- RECORD EXCERPTS
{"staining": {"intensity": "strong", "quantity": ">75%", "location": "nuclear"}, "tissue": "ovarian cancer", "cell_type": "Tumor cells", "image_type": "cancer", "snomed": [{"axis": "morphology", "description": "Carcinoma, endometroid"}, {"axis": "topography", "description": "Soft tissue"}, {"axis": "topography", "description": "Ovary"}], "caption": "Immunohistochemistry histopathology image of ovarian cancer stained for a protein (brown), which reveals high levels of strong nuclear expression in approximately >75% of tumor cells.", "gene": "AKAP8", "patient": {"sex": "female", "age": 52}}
==
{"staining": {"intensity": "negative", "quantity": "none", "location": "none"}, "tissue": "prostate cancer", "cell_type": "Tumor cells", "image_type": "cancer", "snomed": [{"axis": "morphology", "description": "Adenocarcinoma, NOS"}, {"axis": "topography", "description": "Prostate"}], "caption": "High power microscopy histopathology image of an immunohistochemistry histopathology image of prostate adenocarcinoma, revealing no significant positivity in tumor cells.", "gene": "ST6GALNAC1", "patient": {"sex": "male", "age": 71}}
---
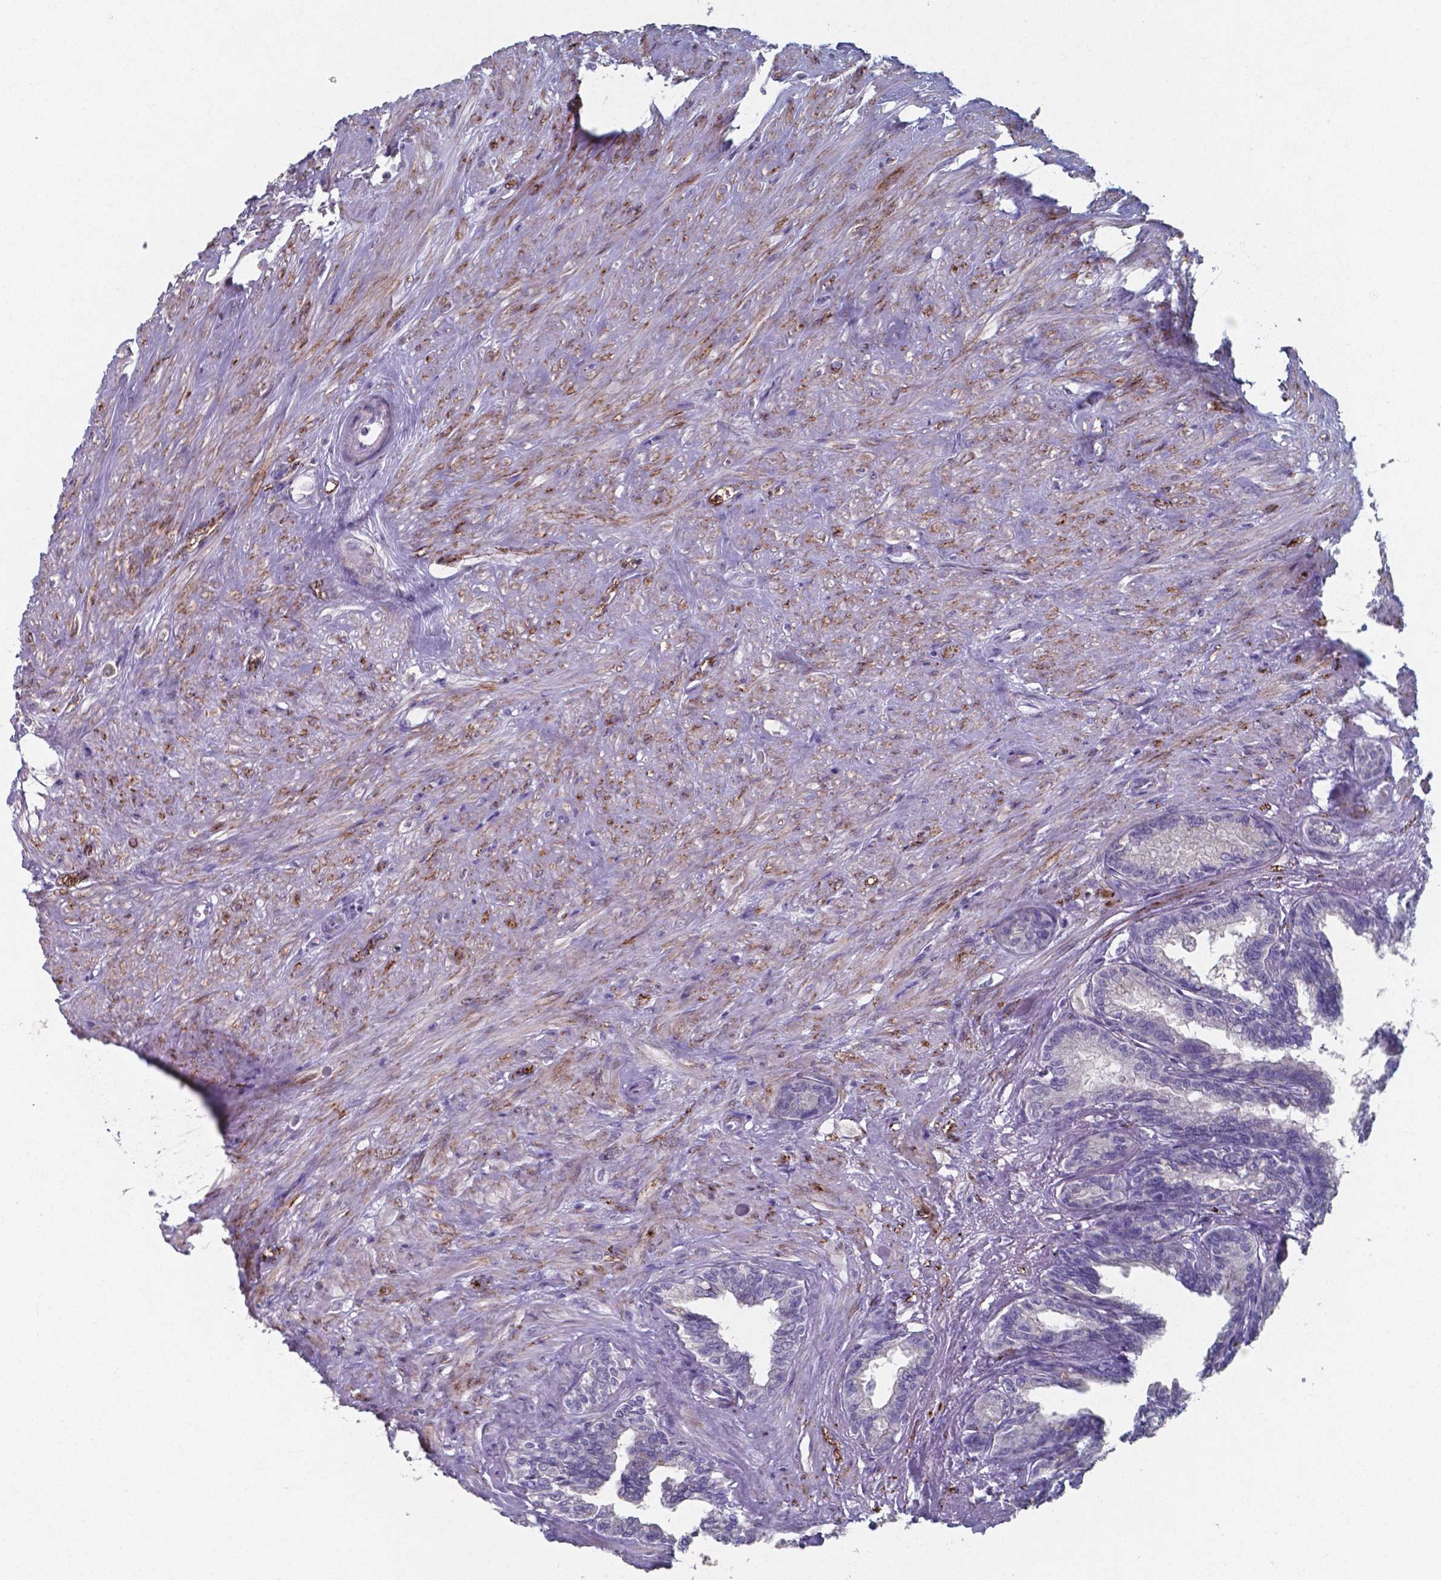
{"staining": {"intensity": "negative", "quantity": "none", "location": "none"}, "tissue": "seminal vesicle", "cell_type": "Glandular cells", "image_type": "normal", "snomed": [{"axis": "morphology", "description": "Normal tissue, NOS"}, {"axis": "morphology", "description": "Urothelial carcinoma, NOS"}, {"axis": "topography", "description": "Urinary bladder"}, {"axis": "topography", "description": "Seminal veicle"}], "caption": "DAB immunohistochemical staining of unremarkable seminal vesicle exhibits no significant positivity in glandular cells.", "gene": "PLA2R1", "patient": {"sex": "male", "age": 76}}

- WHAT YOU SHOULD DO
Lines holding "significant" in the material above are to be reported.

- RESPONSE FOR THIS EXERCISE
{"staining": {"intensity": "negative", "quantity": "none", "location": "none"}, "tissue": "prostate cancer", "cell_type": "Tumor cells", "image_type": "cancer", "snomed": [{"axis": "morphology", "description": "Adenocarcinoma, NOS"}, {"axis": "topography", "description": "Prostate"}], "caption": "High power microscopy histopathology image of an immunohistochemistry histopathology image of prostate adenocarcinoma, revealing no significant positivity in tumor cells.", "gene": "ST6GALNAC1", "patient": {"sex": "male", "age": 71}}
{"staining": {"intensity": "negative", "quantity": "none", "location": "none"}, "tissue": "seminal vesicle", "cell_type": "Glandular cells", "image_type": "normal", "snomed": [{"axis": "morphology", "description": "Normal tissue, NOS"}, {"axis": "morphology", "description": "Urothelial carcinoma, NOS"}, {"axis": "topography", "description": "Urinary bladder"}, {"axis": "topography", "description": "Seminal veicle"}], "caption": "DAB immunohistochemical staining of unremarkable seminal vesicle exhibits no significant positivity in glandular cells.", "gene": "PLA2R1", "patient": {"sex": "male", "age": 76}}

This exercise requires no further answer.